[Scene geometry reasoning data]
※ ※ ※
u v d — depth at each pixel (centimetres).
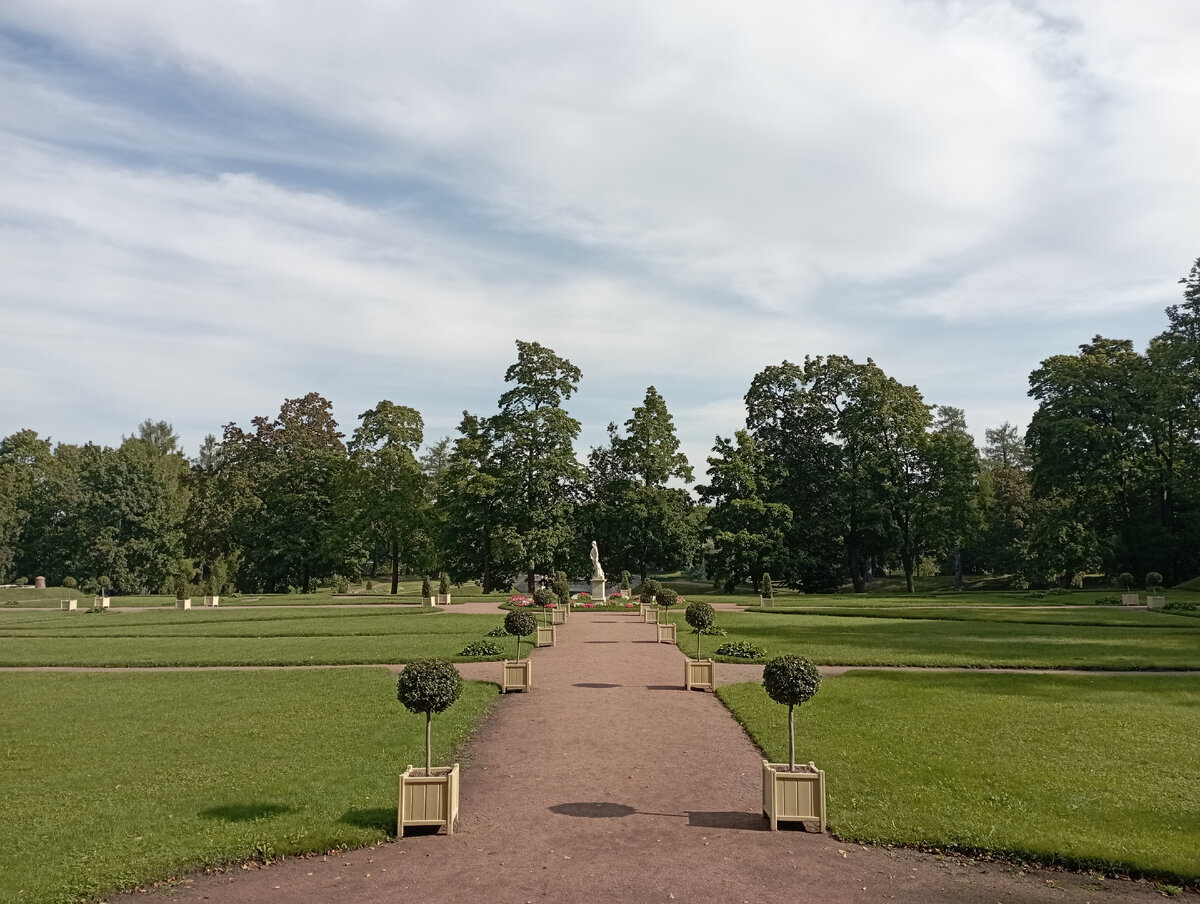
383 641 2811
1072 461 5703
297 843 966
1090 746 1350
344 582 6688
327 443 7450
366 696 1803
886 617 3672
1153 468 5756
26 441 8906
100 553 6969
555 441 5981
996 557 7175
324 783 1182
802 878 872
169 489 7544
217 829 1008
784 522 6031
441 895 835
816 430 6569
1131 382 5784
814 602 4681
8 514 7456
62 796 1149
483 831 1016
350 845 973
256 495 6944
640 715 1639
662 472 6366
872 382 6225
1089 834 973
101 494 7150
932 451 6134
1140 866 889
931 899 826
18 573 7731
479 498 5884
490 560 6003
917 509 6138
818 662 2222
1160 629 3067
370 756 1324
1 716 1675
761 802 1121
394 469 6347
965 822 1012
※ ※ ※
## About this exercise
Only the last part of the records is wanted. Repeat it exactly, beginning at the line containing "383 641 2811" and ending at the final line.

## Answer space
383 641 2811
1072 461 5703
297 843 966
1090 746 1350
344 582 6688
327 443 7450
366 696 1803
886 617 3672
1153 468 5756
26 441 8906
100 553 6969
555 441 5981
996 557 7175
324 783 1182
802 878 872
169 489 7544
217 829 1008
784 522 6031
441 895 835
816 430 6569
1131 382 5784
814 602 4681
8 514 7456
62 796 1149
483 831 1016
350 845 973
256 495 6944
640 715 1639
662 472 6366
872 382 6225
1089 834 973
101 494 7150
932 451 6134
1140 866 889
931 899 826
18 573 7731
479 498 5884
490 560 6003
917 509 6138
818 662 2222
1160 629 3067
370 756 1324
1 716 1675
761 802 1121
394 469 6347
965 822 1012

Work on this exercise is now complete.